> **ASSIGNED TASK**: A verbatim copy of all the data is required; the pictures should not appear in it.

--*--

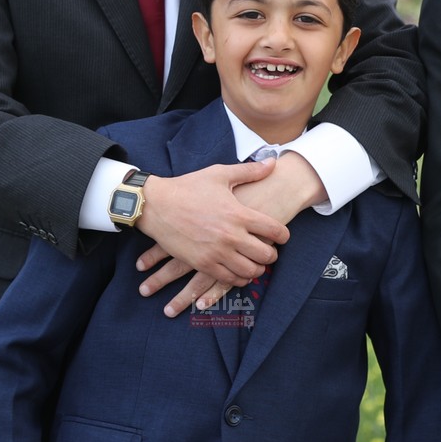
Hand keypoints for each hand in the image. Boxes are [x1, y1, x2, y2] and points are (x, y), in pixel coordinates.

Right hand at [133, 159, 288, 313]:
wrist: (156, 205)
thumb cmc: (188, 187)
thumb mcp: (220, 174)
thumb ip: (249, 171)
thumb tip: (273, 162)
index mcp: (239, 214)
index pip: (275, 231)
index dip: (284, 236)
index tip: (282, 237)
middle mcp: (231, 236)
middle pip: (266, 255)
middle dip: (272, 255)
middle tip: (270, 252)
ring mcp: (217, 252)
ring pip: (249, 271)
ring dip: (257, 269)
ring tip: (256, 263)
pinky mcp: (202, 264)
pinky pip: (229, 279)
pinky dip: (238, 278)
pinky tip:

--*--

> **SOLUTION TO THE EXERCISE**:
Hand keypoints for each hand in the image. Boxes are [x1, y1, x2, y2] and points are (x, y), in pixel coordinates.

Right hand at [133, 159, 288, 313]:
wrist: (156, 205)
thumb cmc: (188, 187)
thumb mcp: (220, 174)
thumb ip: (249, 171)
thumb tip: (273, 162)
index mcp: (239, 214)
index pip: (275, 231)
index dip: (284, 236)
index tip: (282, 237)
middle mcp: (231, 236)
middle pip: (266, 255)
middle dip: (272, 255)
middle tip: (270, 252)
ring mcp: (217, 252)
ring pip: (249, 271)
ring dip: (257, 269)
ring tip: (256, 263)
pinky mcp: (202, 264)
pinky pip: (229, 279)
pinky dip: (238, 278)
pinky tip:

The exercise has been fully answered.